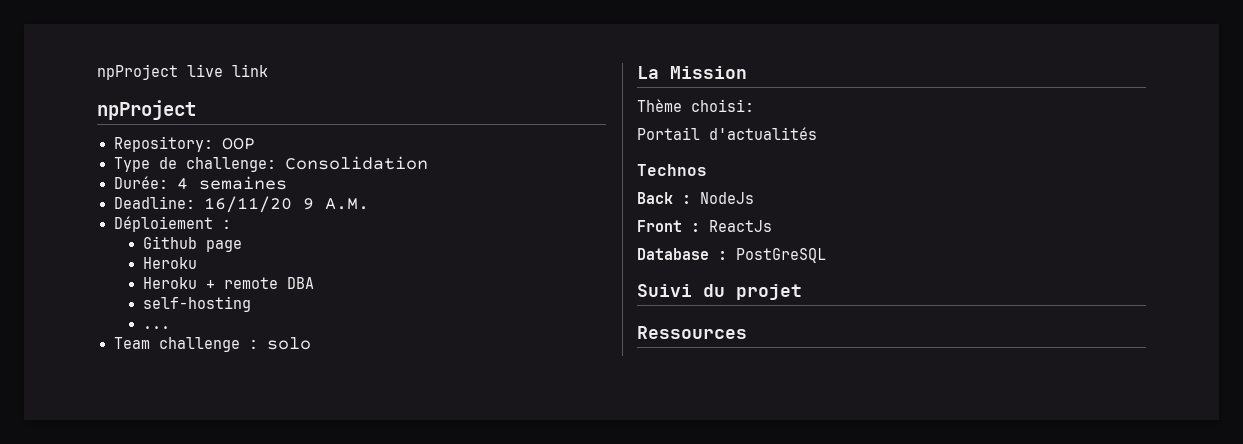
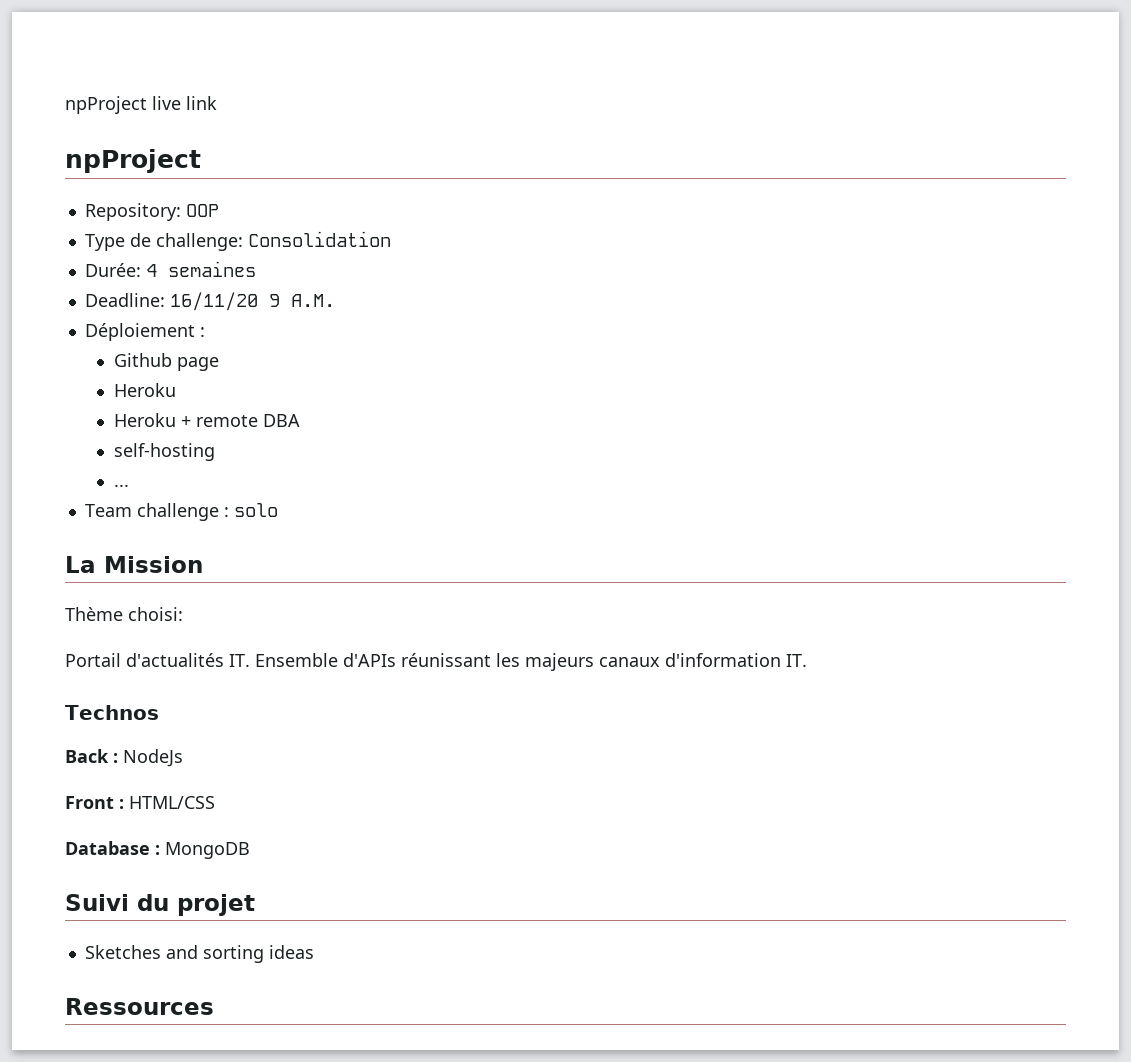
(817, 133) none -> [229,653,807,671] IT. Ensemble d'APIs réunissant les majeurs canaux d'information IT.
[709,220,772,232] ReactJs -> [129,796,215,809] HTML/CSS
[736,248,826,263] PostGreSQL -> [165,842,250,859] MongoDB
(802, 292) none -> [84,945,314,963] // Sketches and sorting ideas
######
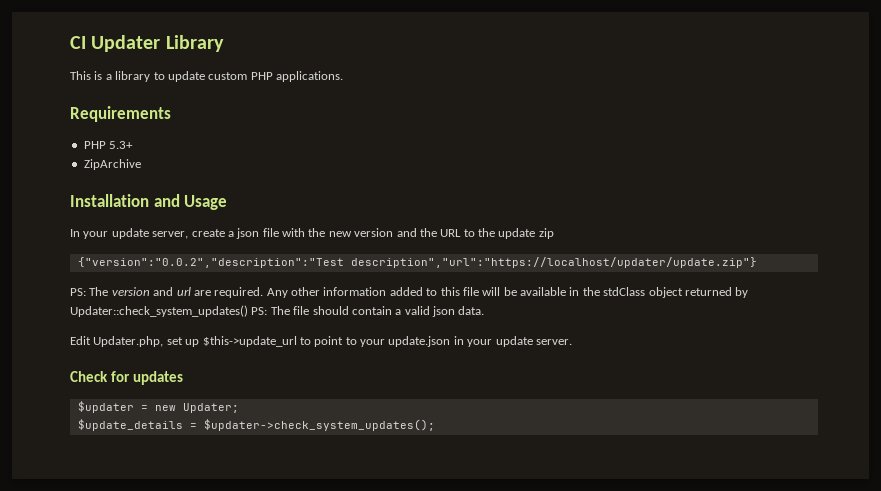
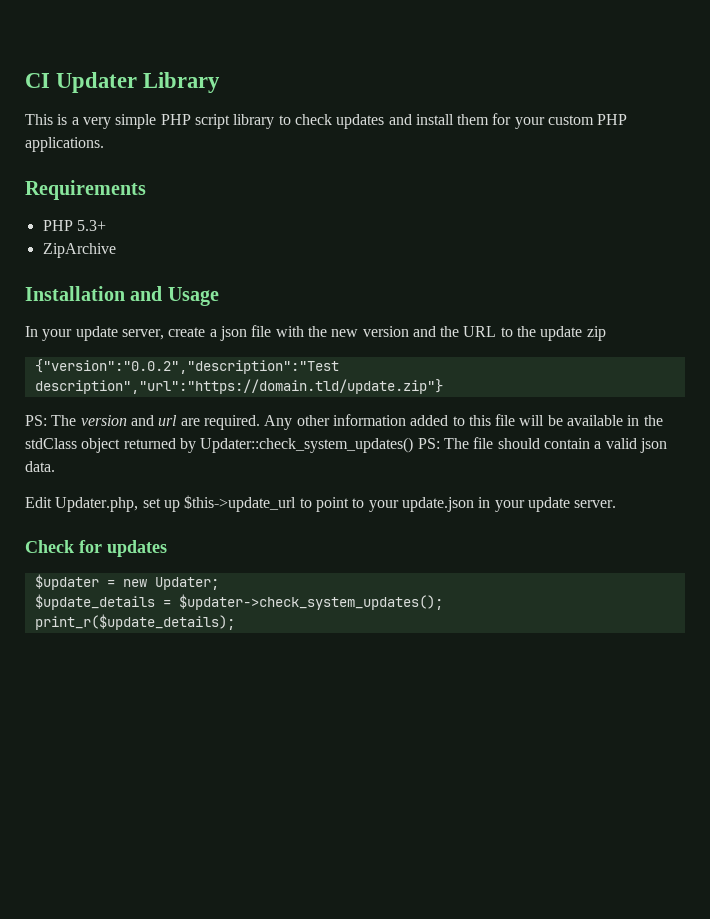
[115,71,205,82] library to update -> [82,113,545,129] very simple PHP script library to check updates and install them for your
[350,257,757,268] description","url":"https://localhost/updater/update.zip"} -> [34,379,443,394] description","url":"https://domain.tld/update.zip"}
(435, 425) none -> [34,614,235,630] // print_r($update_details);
######
- [Exercise prompt]:
Tell how many lines of the material above contain the word "none", giving only the number.

- [Solution]:
3